- **What is needed**
Output only the lines of the entries that follow, starting at the one with "ReadEnable2, Bitline1, Bitline2);" and running down to the one with "assign Bitline1 = (ReadEnable1) ? q : 1'bz;", both included and unchanged.

- **Given records**
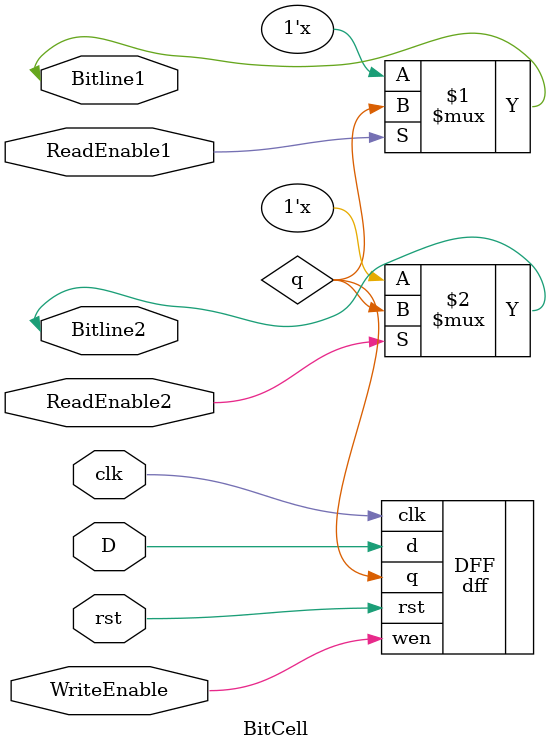
<source format=v>
module BitCell(clk, rst, D, WriteEnable, ReadEnable1, ReadEnable2, Bitline1, Bitline2);

input clk, rst, D, WriteEnable, ReadEnable1, ReadEnable2;

inout Bitline1, Bitline2;

// Internal Signals
wire q;

// Instantiate a DFF to hold values
dff DFF(.q(q), .d(D), .wen(WriteEnable), .clk(clk), .rst(rst));

// Tri state buffers
assign Bitline1 = (ReadEnable1) ? q : 1'bz;
assign Bitline2 = (ReadEnable2) ? q : 1'bz;

// Change to if read and write register are the same, bypass. Also move to register level?

endmodule

</source>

- **Output for this exercise**
module BitCell(clk, rst, D, WriteEnable, ReadEnable1, ReadEnable2, Bitline1, Bitline2);

input clk, rst, D, WriteEnable, ReadEnable1, ReadEnable2;

inout Bitline1, Bitline2;

// Internal Signals
wire q;

// Instantiate a DFF to hold values
dff DFF(.q(q), .d(D), .wen(WriteEnable), .clk(clk), .rst(rst));

// Tri state buffers
assign Bitline1 = (ReadEnable1) ? q : 1'bz;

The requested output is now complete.